At first he trembled for him; then he entirely forgot the danger into which he had thrown him, and only hoped for the fulfilment of his desires, and for wonderful revelations through his investigations of the human heart.
For some minutes he gave himself up to scientific considerations; but he became more and more agitated by anxiety for the paraschites, and by the exciting vicinity of Uarda.
For hours he had been alone with her, for her father and grandmother could no longer stop away from their occupations. The former must go to escort prisoners of war to Hermonthis, and the old woman, since her granddaughter had been old enough to undertake the small duties of the household, had been one of the wailing-women, who, with hair all dishevelled, accompanied the corpse on its way to the grave, weeping, and lamenting, and casting Nile-mud on their forehead and breast. Uarda still lay, when the sun was sinking, in front of the hut.
She looked weary and pale. Her long hair had come undone, and once more got entangled with the straw of her humble couch. If Nebsecht went near her to feel her pulse or to speak to her she carefully turned her face from him.
Nevertheless when the sun disappeared behind the rocks he bent over her once more, and said:
“It is growing cool; shall I carry you indoors?”
“Let me alone,” she said crossly. “I am hot, keep farther away. I am no longer ill, and could go indoors by myself if I wished; but grandmother will be here directly.”
Nebsecht rose, and sat down on a hen-coop that was some paces from Uarda, and asked stammering, “Shall I go farther off?”
“Do as you please,” she answered. “You are not kind,” he said sadly.

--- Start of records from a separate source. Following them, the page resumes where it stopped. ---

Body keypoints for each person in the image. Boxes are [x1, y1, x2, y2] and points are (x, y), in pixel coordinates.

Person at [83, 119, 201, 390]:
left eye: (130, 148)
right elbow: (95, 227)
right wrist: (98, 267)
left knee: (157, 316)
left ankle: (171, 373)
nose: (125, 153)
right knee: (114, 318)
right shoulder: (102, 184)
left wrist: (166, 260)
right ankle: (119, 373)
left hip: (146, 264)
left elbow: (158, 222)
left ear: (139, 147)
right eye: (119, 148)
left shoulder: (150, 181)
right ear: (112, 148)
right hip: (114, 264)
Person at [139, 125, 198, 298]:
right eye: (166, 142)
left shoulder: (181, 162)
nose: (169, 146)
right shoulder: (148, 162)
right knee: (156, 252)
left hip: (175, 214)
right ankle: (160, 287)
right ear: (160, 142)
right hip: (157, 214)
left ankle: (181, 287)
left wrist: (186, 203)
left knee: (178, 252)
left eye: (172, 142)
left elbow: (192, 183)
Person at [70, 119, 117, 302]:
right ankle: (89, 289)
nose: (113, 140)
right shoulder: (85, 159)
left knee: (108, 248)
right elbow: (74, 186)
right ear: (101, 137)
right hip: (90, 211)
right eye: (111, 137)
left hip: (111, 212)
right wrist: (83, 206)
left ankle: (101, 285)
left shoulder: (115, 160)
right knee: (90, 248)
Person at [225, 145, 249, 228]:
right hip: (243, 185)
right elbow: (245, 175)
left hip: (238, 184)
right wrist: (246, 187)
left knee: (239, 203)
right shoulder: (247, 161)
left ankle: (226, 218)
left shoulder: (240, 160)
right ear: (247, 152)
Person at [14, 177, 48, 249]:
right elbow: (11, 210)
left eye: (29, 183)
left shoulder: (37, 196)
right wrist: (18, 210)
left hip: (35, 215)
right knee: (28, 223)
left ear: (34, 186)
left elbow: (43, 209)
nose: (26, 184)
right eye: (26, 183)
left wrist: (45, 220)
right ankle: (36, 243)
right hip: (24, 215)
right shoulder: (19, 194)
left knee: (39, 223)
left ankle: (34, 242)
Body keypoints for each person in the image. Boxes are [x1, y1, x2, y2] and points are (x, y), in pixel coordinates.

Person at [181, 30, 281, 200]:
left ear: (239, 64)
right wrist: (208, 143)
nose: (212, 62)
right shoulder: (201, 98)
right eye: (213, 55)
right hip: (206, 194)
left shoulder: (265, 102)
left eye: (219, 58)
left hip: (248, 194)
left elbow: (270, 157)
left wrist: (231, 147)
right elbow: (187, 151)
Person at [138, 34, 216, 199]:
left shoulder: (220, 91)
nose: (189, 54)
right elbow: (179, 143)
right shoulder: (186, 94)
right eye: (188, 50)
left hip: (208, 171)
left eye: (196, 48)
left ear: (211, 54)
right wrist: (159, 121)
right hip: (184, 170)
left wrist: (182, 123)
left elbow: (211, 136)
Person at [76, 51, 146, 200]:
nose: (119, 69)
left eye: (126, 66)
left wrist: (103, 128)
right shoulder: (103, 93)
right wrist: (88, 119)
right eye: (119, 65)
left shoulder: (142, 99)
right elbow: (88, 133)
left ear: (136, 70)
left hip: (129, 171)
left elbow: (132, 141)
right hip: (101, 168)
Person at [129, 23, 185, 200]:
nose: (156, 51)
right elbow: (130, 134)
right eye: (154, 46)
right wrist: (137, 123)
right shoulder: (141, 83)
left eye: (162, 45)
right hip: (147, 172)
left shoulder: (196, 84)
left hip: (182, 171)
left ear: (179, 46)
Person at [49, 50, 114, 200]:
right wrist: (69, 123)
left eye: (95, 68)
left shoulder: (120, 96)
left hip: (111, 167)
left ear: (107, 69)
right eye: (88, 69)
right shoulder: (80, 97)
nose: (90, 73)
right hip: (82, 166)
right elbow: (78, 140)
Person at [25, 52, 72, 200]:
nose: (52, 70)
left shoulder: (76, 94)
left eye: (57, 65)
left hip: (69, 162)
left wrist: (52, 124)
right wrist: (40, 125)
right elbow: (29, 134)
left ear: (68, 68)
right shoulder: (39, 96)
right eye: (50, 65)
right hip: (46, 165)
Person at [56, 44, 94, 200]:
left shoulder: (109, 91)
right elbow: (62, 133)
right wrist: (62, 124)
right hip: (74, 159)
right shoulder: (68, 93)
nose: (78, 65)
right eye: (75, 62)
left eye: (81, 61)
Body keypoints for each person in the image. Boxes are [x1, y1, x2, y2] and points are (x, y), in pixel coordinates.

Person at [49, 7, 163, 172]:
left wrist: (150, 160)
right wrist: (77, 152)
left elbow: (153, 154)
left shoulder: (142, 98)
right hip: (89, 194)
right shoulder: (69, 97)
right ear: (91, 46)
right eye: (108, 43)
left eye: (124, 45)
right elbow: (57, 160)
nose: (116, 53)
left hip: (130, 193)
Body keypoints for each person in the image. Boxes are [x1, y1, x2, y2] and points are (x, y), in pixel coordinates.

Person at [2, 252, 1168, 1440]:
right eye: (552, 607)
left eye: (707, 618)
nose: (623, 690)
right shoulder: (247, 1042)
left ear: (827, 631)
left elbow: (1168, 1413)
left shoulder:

“You sit looking at me,” said Uarda, “I cannot bear it; and I am uneasy —for grandfather was quite different this morning from his usual self, and talked strangely about dying, and about the great price that was asked of him for curing me. Then he begged me never to forget him, and was so excited and so strange. He is so long away; I wish he were here, with me.”
And with these words Uarda began to cry silently. A nameless anxiety for the paraschites seized Nebsecht, and it struck him to the heart that he had demanded a human life in return for the mere fulfilment of a duty. He knew the law well enough, and knew that the old man would be compelled without respite or delay to empty the cup of poison if he were found guilty of the theft of a human heart.
It was dark: Uarda ceased weeping and said to the surgeon:
“Can it be possible that he has gone into the city to borrow the great sum of money that thou—or thy temple—demanded for thy medicine? But there is the princess’s golden bracelet, and half of father’s prize, and in the chest two years’ wages that grandmother had earned by wailing lie untouched. Is all that not enough?”